When these incidents occur, it is important that your security team can identify, investigate, and remediate the breach without the need for ‘boots on the ground’. This is especially vital amid the COVID-19 crisis, as travel not only delays remediation time but also puts people’s health at risk.
The key to securing a remote workforce is the Cloud. The cloud gives security teams visibility across the company regardless of the number of home offices the workplace comprises. It allows the team to remain agile when responding to incidents, enabling them to immediately deploy solutions to compromised devices and monitor from afar.
Lastly, the cloud drastically simplifies security compliance across all devices—both personal and professional—as security teams can deploy patches and access permissions from the safety of their own homes. From a process perspective, security and IT teams can remotely evaluate the access their employees have to sensitive information to ensure a ‘least privilege access model’. This ensures employees only have access to what is required to do their job, and in the event of a layoff, enables companies to quickly and efficiently turn off access for affected employees.
2. Combining the power of humans and data
When dealing with malicious insiders, one of the biggest challenges is discerning between normal work activity and possible malicious actions before it is too late. The distinction is not like finding the proverbial needle in a haystack, but rather something akin to finding “a needle in a stack of needles,” as the insider’s actions may seem legitimate on the surface while masking ill intent underneath.

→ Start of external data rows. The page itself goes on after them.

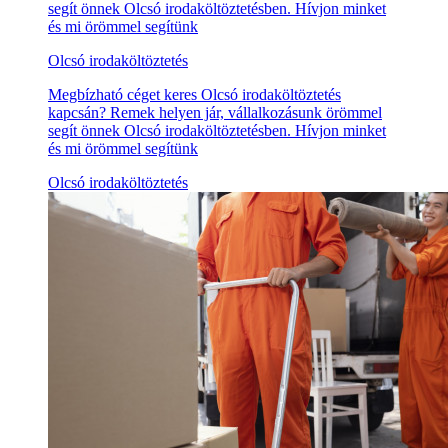
segít önnek Olcsó irodaköltöztetésben. Hívjon minket
és mi örömmel segítünk
Olcsó irodaköltöztetés
Megbízható céget keres Olcsó irodaköltöztetés
kapcsán? Remek helyen jár, vállalkozásunk örömmel
segít önnek Olcsó irodaköltöztetésben. Hívjon minket
és mi örömmel segítünk
Olcsó irodaköltöztetés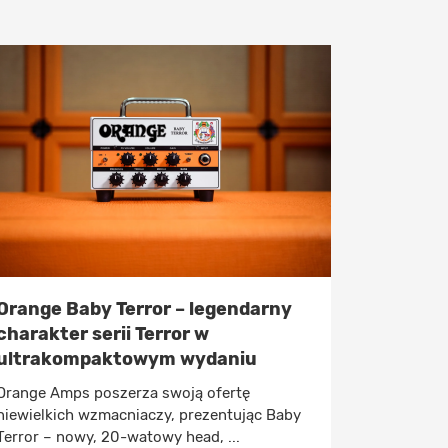
Orange Baby Terror – legendarny
charakter serii Terror w
ultrakompaktowym wydaniu
Orange Amps poszerza swoją ofertę
niewielkich wzmacniaczy, prezentując Baby
Terror – nowy, 20-watowy head, ...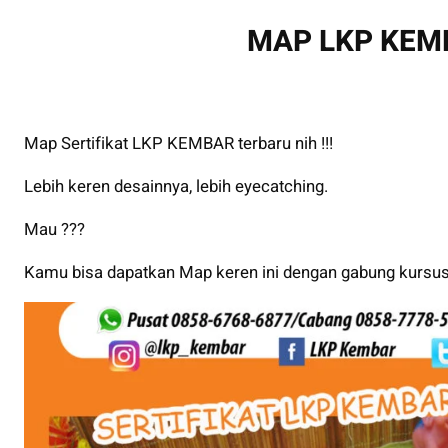
MAP LKP KEM
Map Sertifikat LKP KEMBAR terbaru nih !!!
Lebih keren desainnya, lebih eyecatching.
Mau ???
Kamu bisa dapatkan Map keren ini dengan gabung kursus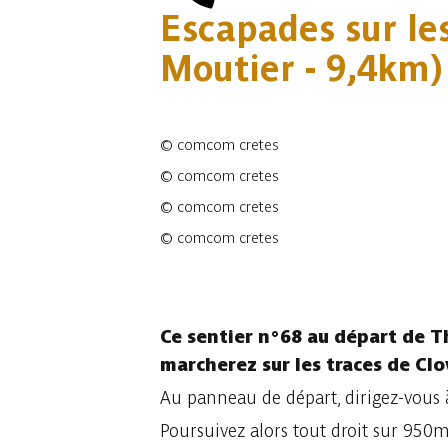
Escapades sur les
Moutier - 9,4km)
©
comcom cretes
©
comcom cretes
©
comcom cretes
©
comcom cretes
4 photos
Ce sentier n°68 au départ de Th
marcherez sur les traces de Clo
Au panneau de départ, dirigez-vous à
Poursuivez alors tout droit sur 950m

Malicious insiders are a ‘people’ problem, and these sorts of problems often require human-staffed solutions. A company’s IT and security teams need to be adequately equipped to proactively monitor and track down suspicious activity before a major breach occurs. Their toolbox can contain solutions that prevent the use of thumb drives for data exfiltration, or more granular logging on email systems to flag emails containing corporate IP redirected to personal email addresses.
At the end of the day, humans know humans best, so a team of threat hunters—whether internally staffed or externally contracted—is a must-have in this world of remote work to cover your bases. These teams of threat hunters can detect ‘living off the land’ techniques and possible ill intent by complementing existing big data and AI capabilities.

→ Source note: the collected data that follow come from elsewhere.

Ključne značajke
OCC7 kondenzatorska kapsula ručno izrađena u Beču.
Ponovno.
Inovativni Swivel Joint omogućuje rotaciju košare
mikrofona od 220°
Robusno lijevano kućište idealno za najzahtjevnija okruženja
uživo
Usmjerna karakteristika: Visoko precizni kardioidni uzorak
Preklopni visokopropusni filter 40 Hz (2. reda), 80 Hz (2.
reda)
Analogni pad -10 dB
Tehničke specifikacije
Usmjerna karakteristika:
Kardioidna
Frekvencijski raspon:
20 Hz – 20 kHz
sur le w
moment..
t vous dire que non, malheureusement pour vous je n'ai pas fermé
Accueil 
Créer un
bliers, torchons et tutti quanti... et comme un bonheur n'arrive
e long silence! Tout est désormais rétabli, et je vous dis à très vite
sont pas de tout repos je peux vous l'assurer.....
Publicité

3. Coordinated business leadership to prevent breaches
Protecting a company from malicious insiders goes beyond the sole responsibility of the IT security team. As C-suites and boards of directors find ways to protect the bottom-line while navigating their newly-remote workforces, there needs to be a united front across IT, human resources, and business unit leaders.
Business unit and HR leaders must partner to strategically inform and educate their boards of directors about these evolving risks to secure adequate investment in security practices, tools, and resources necessary to protect a company.
Regardless of what team they are on, all employees in one shape or another have privileged access to the company’s network, systems, and sensitive information. Establishing a business-level understanding of the privileged access an employee has, the types of confidential information they handle, and the processes required to offboard an employee, is all-important for preventing a breach from within.
Avoiding internal and external threats
The COVID-19 crisis is uprooting normalcy in day-to-day business as we know it. However, that does not mean the processes you put in place to protect your business are lost in the wind. With the proper technology, people and processes, businesses can consider the aforementioned steps to achieve and maintain a solid front of security against both external and internal threats.
In the event that a lay-off does occur, having these solutions in place will ensure a former employee’s home office transitions back to a normal living room without complications, allowing both the business and the employee to move forward in getting through these trying times.